In the scope of the NeoBrain project, some algorithms have been designed to solve large-scale problems (involving 60'000x10'000 matrices over thousands of iterations) in the field of neuronal activity visualization. NeoBrain trying to use MRI and MEG scans in a joint fashion to produce 3D brain models with neuronal activity animation directly on the cerebral cortex. Algorithm for retrieving the neuronal map from MEG sensors takes 3 weeks to execute on a standard PC. The goal of this project was to get the highest possible speedup using CUDA technology with a limited number of GPUs.
Large matrices with non-obvious metrics & parallelization
Important mathematical background has been put in simple (confidential !) algorithms that are used in NeoBrain. Having some understanding of these maths was necessary to understand how the algorithm can be optimized, and to which part of the matrices it relies to. Moreover, finding a way to parallelize all the computation efficiently was also challenging because it was necessary to use advanced CUDA features.

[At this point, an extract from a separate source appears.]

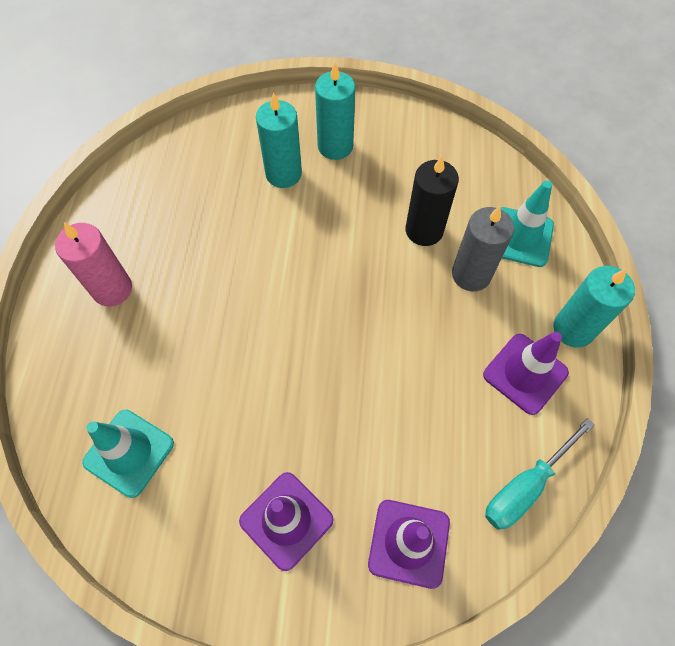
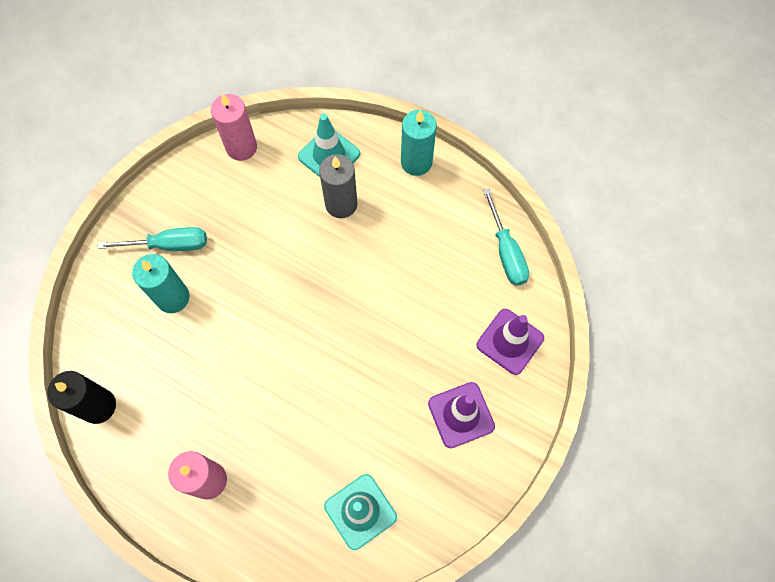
camera: 65 degrees left, 5 degrees up
(335, 146) = (169, 245): turquoise candle -> turquoise screwdriver
(424, 230) = (287, 217): black candle -> black candle (98, 406)
(475, 156) = (241, 147): none -> pink candle
(525, 373) = (432, 210): purple traffic cone -> none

Using estimation methods to build up neural activity maps
As the base equation system is not solvable by nature (108 variables), the only way of coming up with a usable neuronal activity maps from the MEG sensors is to do an estimation of it using iterative process with error estimator. This algorithm was implemented in tens of different ways exploiting various CUDA abilities to find the most efficient one. From the sequential version to the most efficient one, about 30 implementations have been done, with a final speedup of over 100'000.
In order to make the fastest algorithm implementation actually produce correct result, some parameters had to be tuned. Long tests were run, using common machine learning methods to find minimum of cost estimators leading to optimized settings with the most accurate neuronal activity map result. Various cost estimators and minimization methods have been used, including grid search and gradient descent.